─── SUPPLIED MATERIAL
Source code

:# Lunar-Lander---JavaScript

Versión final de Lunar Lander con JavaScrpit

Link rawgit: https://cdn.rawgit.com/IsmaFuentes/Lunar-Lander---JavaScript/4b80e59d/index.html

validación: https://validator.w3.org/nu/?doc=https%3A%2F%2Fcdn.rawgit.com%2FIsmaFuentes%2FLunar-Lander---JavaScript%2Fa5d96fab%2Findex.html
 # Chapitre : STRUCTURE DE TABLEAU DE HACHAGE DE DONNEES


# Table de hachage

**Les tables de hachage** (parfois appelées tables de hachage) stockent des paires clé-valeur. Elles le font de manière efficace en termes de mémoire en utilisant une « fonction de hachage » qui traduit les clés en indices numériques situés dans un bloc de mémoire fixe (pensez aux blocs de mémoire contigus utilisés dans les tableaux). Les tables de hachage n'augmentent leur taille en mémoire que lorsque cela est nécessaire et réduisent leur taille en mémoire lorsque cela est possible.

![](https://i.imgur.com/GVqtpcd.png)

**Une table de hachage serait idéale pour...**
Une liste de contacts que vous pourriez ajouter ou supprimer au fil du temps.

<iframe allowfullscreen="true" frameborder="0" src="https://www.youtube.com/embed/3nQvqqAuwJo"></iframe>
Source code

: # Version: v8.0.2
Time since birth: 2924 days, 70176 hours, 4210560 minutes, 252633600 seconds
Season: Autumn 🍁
──────
### [WHAT THE EXERCISE ASKS]
List every line of the material that contains the string "html", and treat uppercase and lowercase letters as different.

### [REPLY]
Link rawgit: https://cdn.rawgit.com/IsmaFuentes/Lunar-Lander---JavaScript/4b80e59d/index.html
validación: https://validator.w3.org/nu/?doc=https%3A%2F%2Fcdn.rawgit.com%2FIsmaFuentes%2FLunar-Lander---JavaScript%2Fa5d96fab%2Findex.html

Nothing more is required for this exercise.